MATERIAL PROVIDED:
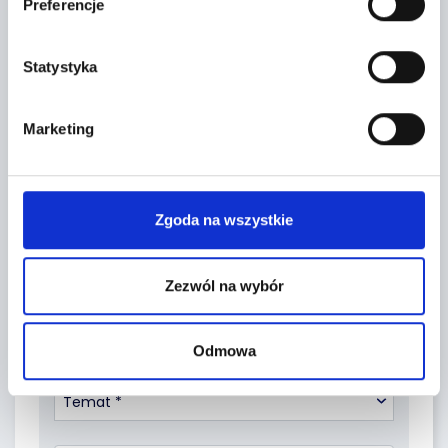
Preferencje
Leaflet
|
©
OpenStreetMap
contributors
Statystyka
FORMULARZ KONTAKTOWY
Marketing
Zgoda na wszystkie
Zezwól na wybór
Odmowa
Temat *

WORK TO BE COMPLETED: The listing above should be repeated word for word, pictures removed.

WRITTEN ANSWER:
Preferencje
Leaflet
|
©
OpenStreetMap
contributors
Statystyka
FORMULARZ KONTAKTOWY
Marketing
Zgoda na wszystkie
Zezwól na wybór
Odmowa
Temat *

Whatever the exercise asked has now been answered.